Basis for recommendation
These recommendations are in line with guidelines issued by the National Institute for Health and Clinical Excellence (NICE) and the Royal College of Physicians Intercollegiate Stroke Working Party (RCP ICSWP) [Intercollegiate Stroke Working Party, 2008; National Collaborating Centre for Chronic Conditions, 2008], and the National Stroke Strategy [DH, 2007]:
- The National Stroke Strategy is based on evidence that a more urgent response to both stroke and transient ischaemic attack (TIA) saves lives and reduces long-term disability.

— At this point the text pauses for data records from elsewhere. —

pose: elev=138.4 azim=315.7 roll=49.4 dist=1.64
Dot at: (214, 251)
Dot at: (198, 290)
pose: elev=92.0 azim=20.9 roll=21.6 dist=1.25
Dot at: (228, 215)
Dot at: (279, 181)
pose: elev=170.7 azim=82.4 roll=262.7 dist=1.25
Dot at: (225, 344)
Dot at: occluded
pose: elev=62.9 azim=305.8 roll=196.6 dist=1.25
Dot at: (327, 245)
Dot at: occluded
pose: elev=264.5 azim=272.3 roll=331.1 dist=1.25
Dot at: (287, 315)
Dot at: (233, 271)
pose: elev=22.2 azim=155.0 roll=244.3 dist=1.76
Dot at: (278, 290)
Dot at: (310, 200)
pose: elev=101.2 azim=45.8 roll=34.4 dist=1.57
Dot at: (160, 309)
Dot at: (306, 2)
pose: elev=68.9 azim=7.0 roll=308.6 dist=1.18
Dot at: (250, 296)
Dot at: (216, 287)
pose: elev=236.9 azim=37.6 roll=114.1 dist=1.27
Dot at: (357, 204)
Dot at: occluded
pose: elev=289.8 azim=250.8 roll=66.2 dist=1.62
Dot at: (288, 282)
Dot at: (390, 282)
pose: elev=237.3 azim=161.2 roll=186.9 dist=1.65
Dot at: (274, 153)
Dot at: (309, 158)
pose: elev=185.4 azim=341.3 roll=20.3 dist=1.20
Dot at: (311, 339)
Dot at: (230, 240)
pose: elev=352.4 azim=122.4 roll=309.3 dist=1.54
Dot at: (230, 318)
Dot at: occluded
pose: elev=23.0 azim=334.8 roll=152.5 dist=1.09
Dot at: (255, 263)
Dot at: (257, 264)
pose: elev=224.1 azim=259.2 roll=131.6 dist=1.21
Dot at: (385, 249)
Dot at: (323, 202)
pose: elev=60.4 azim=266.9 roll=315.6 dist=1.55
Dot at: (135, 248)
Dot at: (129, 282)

- Rapid recognition of acute stroke or TIA and immediate admission:
- Rapid recognition of acute stroke or TIA and immediate admission are necessary because people who are eligible for thrombolysis should have treatment started within 3 hours of the start of their symptoms, and brain imaging needs to be performed to confirm eligibility for thrombolysis.
- Antiplatelet therapy:
- A Cochrane systematic review found strong evidence for the benefits of aspirin (160 mg to 300 mg given as soon as is practicable and continued daily) in people with suspected acute ischaemic stroke:
- This evidence applies chiefly to people seen within 48 hours of stroke onset, in whom intracranial haemorrhage had been excluded or was thought to be clinically unlikely, and who had no definite contraindications to aspirin.
- Aspirin therapy was associated with a significant reduction in the number of people who died or were left dependent, or who had symptomatic pulmonary embolism or recurrent stroke.
- There was a small but statistically significant increase in the number of symptomatic intracranial haemorrhages and major extracranial haemorrhages.
- Because antiplatelet therapy increases the risk of intracranial haemorrhage, it should not be given until haemorrhagic stroke has been ruled out. The NICE and RCP ICSWP guidelines recommend that a brain scan be used to rule out haemorrhagic stroke.
- Thrombolysis with alteplase:
- Thrombolysis with alteplase in acute ischaemic stroke has been shown to significantly improve outcome in selected people treated within 3 hours of onset of symptoms. The evidence is reviewed in a NICE Technology Appraisal [NICE, 2007].
- Evidence from a randomized controlled trial published after the NICE and RCP ICSWP guidelines suggests that intravenous alteplase administered between 3 hours and 4.5 hours after the onset of symptoms of acute ischaemic stroke significantly improves disability outcomes [Hacke et al, 2008].
- The authors emphasized that their trial does not provide evidence that it is safe to delay treatment that can be given in a shorter time frame — the delay in starting treatment must be kept as short as possible because the benefits of thrombolysis decrease as the delay in giving it increases.